Target Detection and Verification via Airborne Hyperspectral and High-Resolution Imagery Processing and Fusion

2010; IEEE Sensors Council; Volume: 10; Issue: 3 Linguagem: Inglês

10.1109/jsen.2009.2038664

ISSN

1558-1748

Autores

D. Bar, Karni Wolowelsky, Yoram Swirski, Zvi Figov, Ariel Michaeli, Yana Vaynzof, Yoram Abramovitz, Amnon Ben-Dov, O. Yaron, Lior Weizman, Renen Adar,

Tópico(s)

Geochemistry and Geologic Mapping

Resumo

Remote sensing is often used for detection of predefined targets, such as vehicles, man-made objects, or other specified objects. We describe a new technique that combines both spectral and spatial analysis for detection and classification of such targets. Fusion of data from two sources, a hyperspectral cube and a high-resolution image, is used as the basis of this technique. Hyperspectral imagers supply information about the physical properties of an object while suffering from low spatial resolution. The use of high-resolution imagers enables high-fidelity spatial analysis in addition to the spectral analysis. This paper presents a detection technique accomplished in two steps: anomaly detection based on the spectral data and the classification phase, which relies on spatial analysis. At the classification step, the detection points are projected on the high-resolution images via registration algorithms.
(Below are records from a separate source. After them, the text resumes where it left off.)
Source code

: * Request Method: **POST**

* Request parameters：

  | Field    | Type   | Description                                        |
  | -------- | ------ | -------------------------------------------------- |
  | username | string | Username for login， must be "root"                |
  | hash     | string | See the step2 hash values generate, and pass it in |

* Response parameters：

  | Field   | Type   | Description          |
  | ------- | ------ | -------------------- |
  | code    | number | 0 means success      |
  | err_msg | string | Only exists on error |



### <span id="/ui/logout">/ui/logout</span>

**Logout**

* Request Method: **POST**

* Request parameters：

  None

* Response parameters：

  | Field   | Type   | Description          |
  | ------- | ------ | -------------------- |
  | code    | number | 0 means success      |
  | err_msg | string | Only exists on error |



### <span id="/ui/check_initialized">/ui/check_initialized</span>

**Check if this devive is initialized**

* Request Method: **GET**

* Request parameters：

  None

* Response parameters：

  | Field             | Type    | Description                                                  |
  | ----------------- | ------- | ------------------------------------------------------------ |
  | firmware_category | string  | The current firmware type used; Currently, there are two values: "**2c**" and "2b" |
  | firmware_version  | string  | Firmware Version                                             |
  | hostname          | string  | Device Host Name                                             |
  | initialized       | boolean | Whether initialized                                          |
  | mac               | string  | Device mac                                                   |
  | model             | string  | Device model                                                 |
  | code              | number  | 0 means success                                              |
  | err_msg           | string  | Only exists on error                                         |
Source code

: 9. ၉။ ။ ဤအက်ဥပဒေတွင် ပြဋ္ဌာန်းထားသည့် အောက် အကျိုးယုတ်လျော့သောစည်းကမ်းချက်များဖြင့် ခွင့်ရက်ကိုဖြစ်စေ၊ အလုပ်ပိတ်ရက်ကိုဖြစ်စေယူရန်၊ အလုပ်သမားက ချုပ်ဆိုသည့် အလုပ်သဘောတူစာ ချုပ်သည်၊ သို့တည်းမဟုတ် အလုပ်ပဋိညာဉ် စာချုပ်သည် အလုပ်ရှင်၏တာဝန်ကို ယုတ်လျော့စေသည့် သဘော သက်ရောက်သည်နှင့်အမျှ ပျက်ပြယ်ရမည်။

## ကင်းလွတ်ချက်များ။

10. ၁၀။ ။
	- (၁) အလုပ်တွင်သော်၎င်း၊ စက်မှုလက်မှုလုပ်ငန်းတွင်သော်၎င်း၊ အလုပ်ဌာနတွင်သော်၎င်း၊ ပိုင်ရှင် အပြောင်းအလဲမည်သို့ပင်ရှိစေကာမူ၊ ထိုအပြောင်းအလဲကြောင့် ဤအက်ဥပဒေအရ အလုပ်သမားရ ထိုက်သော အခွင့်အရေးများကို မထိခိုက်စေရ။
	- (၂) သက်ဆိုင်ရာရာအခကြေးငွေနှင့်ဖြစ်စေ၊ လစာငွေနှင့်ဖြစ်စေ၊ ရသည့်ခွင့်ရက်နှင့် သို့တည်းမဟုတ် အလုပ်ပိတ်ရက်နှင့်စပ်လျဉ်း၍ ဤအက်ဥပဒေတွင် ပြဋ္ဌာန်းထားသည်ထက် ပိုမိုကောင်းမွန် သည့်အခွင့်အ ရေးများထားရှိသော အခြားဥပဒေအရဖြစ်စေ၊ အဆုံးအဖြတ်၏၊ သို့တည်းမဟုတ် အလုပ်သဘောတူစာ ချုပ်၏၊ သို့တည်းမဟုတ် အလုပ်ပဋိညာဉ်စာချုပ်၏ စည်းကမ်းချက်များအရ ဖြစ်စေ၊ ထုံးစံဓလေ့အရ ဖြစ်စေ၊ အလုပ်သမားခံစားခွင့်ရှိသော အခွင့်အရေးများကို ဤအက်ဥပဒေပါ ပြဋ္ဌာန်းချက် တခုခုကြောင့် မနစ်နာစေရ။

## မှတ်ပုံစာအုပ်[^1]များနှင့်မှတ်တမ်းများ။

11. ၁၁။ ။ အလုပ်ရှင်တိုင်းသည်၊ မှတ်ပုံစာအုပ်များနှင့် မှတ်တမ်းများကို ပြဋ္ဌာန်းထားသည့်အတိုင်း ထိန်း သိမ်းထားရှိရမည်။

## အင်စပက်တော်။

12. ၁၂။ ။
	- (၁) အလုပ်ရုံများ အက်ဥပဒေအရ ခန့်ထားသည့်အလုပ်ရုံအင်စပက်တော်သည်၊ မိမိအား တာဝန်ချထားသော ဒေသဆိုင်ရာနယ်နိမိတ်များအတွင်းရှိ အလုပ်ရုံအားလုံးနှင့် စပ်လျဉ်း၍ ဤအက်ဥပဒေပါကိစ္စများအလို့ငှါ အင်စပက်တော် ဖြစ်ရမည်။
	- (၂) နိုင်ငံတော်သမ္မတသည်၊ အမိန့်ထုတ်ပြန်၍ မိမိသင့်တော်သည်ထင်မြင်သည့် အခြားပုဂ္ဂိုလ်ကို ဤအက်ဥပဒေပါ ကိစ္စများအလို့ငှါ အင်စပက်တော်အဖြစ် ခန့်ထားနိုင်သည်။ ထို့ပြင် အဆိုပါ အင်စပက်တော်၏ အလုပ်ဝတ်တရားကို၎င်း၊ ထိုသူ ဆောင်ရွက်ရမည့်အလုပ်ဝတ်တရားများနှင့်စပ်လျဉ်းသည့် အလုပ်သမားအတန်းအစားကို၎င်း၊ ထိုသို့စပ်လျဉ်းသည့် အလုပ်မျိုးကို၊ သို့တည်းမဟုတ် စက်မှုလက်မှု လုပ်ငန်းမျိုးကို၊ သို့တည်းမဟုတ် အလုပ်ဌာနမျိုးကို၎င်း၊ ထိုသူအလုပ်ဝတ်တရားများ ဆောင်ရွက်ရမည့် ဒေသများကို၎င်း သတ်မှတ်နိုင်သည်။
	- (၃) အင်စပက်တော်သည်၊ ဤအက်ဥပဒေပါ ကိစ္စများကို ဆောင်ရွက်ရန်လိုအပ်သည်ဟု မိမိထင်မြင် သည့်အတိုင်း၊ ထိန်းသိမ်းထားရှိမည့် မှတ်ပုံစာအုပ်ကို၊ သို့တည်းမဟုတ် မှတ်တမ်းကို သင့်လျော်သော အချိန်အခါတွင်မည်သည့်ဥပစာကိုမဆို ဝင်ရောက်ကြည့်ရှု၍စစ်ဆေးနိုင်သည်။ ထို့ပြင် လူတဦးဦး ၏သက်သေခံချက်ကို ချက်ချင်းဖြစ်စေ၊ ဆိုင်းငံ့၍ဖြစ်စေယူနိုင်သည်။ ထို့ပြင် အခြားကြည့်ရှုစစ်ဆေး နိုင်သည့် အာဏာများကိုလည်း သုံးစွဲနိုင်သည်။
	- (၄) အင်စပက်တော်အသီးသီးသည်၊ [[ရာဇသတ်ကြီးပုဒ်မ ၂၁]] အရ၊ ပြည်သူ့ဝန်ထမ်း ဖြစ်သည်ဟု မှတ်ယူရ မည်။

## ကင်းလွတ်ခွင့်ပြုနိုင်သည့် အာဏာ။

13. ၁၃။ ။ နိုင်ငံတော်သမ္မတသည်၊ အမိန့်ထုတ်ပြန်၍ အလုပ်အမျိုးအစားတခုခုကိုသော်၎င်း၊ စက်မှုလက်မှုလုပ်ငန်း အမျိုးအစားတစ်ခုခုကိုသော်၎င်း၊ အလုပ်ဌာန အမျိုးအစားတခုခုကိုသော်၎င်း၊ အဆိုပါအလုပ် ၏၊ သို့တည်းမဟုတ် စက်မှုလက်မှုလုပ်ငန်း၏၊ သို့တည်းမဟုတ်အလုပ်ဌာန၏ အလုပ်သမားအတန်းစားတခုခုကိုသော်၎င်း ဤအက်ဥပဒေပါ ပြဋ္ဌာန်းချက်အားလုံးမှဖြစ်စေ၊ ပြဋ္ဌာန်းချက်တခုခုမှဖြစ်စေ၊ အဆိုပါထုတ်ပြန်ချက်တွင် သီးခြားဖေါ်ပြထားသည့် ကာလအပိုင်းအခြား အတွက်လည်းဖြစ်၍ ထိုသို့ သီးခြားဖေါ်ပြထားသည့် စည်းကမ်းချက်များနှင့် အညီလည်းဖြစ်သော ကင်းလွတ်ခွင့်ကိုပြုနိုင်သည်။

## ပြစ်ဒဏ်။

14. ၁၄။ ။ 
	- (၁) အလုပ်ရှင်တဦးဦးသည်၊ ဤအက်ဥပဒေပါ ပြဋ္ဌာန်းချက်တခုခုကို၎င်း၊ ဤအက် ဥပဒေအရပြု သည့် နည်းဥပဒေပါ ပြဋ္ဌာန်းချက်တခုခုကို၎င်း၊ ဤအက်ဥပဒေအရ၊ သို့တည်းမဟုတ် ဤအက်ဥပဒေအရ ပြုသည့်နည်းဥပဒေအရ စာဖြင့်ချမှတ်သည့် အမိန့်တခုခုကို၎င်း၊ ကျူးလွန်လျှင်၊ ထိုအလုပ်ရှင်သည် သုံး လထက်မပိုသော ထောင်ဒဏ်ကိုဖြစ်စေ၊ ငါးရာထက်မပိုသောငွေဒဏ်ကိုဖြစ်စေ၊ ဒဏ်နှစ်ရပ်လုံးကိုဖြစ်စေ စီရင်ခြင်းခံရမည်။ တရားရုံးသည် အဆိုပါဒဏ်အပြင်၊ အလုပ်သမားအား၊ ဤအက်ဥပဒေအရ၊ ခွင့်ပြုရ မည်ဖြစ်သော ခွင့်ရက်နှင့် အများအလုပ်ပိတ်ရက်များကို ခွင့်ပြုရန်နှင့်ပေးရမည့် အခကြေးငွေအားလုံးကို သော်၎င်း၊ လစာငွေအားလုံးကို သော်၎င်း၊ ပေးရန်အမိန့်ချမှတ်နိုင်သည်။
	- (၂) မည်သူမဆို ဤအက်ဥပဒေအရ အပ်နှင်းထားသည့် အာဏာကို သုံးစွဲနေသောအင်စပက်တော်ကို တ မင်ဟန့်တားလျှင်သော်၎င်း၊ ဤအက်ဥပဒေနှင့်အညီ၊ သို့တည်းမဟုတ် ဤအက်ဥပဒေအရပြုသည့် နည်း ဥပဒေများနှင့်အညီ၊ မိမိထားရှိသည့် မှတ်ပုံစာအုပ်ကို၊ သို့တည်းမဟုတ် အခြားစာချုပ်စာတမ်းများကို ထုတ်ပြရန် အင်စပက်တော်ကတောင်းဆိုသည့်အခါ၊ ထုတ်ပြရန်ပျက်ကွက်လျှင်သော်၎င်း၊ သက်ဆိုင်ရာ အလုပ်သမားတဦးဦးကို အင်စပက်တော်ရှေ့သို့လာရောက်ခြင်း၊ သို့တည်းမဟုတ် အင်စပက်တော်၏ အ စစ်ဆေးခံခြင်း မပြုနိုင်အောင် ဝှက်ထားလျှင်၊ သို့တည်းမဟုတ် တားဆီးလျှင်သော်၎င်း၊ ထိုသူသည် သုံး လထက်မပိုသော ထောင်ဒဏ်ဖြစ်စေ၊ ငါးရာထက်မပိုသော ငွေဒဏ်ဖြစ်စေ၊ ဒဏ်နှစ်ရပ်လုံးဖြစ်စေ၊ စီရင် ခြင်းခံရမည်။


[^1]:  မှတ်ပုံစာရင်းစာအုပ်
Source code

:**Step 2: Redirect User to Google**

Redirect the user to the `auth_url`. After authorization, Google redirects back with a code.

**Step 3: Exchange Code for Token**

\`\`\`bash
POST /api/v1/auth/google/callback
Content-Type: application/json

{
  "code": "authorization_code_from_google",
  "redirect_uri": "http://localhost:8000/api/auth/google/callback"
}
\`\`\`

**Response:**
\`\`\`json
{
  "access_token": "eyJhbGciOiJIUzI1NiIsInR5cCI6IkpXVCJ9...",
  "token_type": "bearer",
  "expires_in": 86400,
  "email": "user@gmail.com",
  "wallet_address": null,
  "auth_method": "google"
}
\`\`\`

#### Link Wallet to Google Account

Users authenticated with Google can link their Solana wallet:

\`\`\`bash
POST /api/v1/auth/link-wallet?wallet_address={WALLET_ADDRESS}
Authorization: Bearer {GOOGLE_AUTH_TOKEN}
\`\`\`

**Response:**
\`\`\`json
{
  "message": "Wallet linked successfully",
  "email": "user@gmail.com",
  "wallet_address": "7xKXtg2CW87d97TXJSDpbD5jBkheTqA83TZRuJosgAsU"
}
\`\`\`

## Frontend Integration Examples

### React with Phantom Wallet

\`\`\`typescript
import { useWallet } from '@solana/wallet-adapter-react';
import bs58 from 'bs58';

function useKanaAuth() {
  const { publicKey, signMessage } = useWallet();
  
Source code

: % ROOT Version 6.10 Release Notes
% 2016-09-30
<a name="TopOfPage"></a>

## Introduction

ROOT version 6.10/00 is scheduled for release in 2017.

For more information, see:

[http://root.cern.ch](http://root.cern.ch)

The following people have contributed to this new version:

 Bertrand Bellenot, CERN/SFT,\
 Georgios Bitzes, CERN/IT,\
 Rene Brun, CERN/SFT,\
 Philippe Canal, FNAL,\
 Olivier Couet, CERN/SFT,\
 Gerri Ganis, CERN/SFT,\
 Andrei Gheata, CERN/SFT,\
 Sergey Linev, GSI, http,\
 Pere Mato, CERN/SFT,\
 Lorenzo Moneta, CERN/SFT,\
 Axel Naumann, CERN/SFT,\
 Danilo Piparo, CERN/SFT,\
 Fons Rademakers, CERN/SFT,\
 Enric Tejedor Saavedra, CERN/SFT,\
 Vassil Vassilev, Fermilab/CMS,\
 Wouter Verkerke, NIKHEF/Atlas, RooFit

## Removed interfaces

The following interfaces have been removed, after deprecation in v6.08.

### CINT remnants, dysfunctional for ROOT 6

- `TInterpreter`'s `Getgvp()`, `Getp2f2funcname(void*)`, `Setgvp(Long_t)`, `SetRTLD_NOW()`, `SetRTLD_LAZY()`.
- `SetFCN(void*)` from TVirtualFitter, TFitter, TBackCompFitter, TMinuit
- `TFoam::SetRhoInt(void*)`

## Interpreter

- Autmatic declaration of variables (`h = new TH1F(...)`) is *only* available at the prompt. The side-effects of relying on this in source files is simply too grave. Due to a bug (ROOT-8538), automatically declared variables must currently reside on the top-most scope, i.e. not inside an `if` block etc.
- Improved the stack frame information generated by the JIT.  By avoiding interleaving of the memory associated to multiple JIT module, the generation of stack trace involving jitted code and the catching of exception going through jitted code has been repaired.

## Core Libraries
Then each detected point is classified using linear discrimination functions and decision surfaces on spatial features. The two detection steps possess orthogonal information: spectral and spatial. At the spectral detection step, we want very high probability of detection, while at the spatial step, we reduce the number of false alarms. Thus, we obtain a lower false alarm rate for a given probability of detection, in comparison to detection via one of the steps only. We checked the method over a few tens of square kilometers, and here we present the system and field test results.